Hats off to whoever it was who thought, “Hey, let’s call Hugh Jackman’s agent to see if he’d like to play the Easter Bunny!” The rabbit in question, voiced in his native Aussie twang by Wolverine himself, is the highlight of this kiddie flick, doing all sorts of funny-bunny things while being effortlessly, Jackman-ly cool at the same time.

Bunny is only one of the great things about this feelgood tale, which also boasts Alec Baldwin as a burly Russian Santa (complete with battered worker Elves) and Chris Pine as Jack Frost. Oh, and Jude Law smarms his way through the film as villain Pitch, clearly enjoying the fact he gets to scare the nappies off smaller kids (although who doesn’t?).

The action does tend to rush at times and there’s so much crammed into the plot that by the end you’re feeling a tad dizzy, but it’s a small price to pay for what is, thankfully, a highly entertaining ensemble piece about a group of superpowered heroes saving the world (who aren’t Avengers).

Just don’t call Bunny a kangaroo. He doesn’t like that.

Jayne Nelson

12 The Hunger Games

Director: Gary Ross
Cast: Jennifer Lawrence, Josh Hutcherson, Liam Hemsworth, Elizabeth Banks, Woody Harrelson, Stanley Tucci, Donald Sutherland, Lenny Kravitz

It looked like the successor to Twilight , a film franchise aiming to insinuate itself into the hearts of tweenage girls everywhere once the last set of Robert Pattinson-themed hair straighteners had been sold (no, seriously, they exist (opens in new tab) , and they even sparkle). But there’s much more to The Hunger Games than an angst-filled love triangle between a pouty brunette and two brooding boys. Although, yes, there is that too.

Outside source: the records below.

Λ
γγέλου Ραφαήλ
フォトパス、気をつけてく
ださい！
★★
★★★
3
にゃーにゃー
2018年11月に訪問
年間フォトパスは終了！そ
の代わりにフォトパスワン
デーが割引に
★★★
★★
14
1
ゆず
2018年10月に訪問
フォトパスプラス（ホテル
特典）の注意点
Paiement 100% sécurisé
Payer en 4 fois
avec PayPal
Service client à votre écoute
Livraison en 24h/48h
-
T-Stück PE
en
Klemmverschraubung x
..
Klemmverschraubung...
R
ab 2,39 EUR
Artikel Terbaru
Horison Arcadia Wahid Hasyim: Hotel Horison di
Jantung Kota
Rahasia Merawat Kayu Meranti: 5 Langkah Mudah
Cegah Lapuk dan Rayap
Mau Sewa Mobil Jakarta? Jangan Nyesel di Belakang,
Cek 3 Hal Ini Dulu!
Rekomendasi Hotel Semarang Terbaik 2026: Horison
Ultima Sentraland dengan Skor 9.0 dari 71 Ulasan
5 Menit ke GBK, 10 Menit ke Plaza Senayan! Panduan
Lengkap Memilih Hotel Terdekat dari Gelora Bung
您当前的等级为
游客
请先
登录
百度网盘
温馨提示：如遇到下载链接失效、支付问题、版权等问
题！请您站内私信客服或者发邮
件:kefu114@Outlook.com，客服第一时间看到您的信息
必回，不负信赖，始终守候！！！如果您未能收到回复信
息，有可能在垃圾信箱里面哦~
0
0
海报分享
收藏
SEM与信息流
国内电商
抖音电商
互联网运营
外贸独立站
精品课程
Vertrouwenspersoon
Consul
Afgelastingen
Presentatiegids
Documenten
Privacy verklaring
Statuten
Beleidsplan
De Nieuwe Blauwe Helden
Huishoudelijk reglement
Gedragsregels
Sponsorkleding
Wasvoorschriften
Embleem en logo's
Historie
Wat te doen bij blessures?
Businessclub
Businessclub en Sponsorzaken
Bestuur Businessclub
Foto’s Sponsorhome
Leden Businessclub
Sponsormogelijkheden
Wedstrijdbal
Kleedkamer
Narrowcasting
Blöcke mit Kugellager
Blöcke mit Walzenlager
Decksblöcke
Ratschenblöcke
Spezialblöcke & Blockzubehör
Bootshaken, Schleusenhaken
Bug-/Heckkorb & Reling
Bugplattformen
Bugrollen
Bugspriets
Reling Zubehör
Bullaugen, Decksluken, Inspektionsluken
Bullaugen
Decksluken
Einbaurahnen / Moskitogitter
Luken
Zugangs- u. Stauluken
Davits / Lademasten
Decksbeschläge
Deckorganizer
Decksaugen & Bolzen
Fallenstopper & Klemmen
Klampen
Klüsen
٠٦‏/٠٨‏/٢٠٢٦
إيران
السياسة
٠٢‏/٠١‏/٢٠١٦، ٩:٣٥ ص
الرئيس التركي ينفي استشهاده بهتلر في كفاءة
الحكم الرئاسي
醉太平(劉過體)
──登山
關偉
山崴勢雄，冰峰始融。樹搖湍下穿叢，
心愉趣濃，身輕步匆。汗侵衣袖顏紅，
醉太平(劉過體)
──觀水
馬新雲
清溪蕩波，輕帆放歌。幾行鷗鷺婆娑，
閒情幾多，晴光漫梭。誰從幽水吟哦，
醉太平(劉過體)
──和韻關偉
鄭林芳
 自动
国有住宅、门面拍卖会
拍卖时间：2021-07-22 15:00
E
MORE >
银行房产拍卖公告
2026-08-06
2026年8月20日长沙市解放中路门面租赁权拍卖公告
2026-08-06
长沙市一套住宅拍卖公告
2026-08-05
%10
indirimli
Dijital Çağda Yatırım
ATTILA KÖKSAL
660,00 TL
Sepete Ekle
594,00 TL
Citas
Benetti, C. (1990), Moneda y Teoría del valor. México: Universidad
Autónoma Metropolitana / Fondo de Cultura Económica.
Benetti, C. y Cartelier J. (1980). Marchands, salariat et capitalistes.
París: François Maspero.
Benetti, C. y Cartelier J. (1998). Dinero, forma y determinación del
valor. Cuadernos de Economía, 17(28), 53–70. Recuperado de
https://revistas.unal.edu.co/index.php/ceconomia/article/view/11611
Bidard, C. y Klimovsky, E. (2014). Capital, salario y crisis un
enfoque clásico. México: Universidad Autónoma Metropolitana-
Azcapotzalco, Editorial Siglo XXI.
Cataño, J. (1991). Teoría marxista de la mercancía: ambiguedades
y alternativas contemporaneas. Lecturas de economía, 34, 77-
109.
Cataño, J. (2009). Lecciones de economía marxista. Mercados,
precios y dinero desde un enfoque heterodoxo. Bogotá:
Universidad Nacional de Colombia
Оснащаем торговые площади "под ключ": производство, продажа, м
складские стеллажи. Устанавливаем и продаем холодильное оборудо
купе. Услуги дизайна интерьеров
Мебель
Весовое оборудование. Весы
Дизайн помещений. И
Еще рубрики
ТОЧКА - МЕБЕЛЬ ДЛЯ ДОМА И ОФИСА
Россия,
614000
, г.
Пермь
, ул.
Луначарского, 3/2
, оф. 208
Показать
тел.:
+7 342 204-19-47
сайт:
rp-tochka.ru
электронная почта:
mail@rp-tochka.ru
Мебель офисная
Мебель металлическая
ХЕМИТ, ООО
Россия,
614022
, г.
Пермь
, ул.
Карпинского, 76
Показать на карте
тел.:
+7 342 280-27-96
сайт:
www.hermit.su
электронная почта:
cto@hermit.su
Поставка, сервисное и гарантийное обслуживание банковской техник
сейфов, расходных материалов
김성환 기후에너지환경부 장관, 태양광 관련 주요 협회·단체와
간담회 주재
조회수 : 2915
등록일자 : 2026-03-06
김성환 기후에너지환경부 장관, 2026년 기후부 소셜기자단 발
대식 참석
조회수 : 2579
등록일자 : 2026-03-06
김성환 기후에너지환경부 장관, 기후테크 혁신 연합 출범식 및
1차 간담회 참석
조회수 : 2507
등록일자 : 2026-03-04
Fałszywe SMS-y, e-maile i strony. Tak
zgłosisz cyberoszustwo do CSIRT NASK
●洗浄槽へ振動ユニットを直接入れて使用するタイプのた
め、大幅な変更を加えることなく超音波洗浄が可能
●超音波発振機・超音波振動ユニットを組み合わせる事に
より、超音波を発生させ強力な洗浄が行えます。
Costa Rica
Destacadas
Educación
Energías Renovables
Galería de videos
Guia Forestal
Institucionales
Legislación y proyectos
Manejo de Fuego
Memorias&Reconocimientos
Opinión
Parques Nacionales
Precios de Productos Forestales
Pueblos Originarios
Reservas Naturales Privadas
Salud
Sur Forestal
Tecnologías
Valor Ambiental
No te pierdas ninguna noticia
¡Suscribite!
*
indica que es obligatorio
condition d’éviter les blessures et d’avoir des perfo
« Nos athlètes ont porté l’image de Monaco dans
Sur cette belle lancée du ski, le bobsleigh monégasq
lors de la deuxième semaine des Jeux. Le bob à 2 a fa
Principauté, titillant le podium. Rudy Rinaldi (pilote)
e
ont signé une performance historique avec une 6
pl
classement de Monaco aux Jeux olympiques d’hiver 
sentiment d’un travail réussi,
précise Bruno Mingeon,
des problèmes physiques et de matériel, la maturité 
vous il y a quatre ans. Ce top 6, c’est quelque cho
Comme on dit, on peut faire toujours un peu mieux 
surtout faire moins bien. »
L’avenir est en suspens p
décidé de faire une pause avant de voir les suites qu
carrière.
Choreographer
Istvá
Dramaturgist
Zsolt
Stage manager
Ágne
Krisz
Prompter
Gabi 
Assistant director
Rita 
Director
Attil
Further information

The Hunger Games was incredibly – perhaps surprisingly – good. Jennifer Lawrence was a charismatic lead, but the whole cast threw themselves into the mythology of Panem with aplomb. Woody Harrelson hasn’t been this fun since Zombieland , Stanley Tucci and Donald Sutherland added some gravitas to proceedings, and who knew Lenny Kravitz could act? Admittedly, Josh Hutcherson and Liam Hemsworth are unlikely to be the most interesting elements of the film to anyone outside of their target demographic, but they weren’t actively bad, more overshadowed by more nuanced performances and more interesting characters.

Accusations that the film was derivative have some merit. As well as Twilight comparisons (sadly only likely to get worse as the love triangle story deepens and the film producers split books into multiple films to milk as much money from the franchise as possible), there were echoes of Terry Gilliam’s Brazil and Battle Royale . But they’re two visually striking and emotionally impactful films to be borrowing from, and while The Hunger Games didn’t reach the heights of either it was a solidly good film, much better than you might have expected from the trailer or the premise.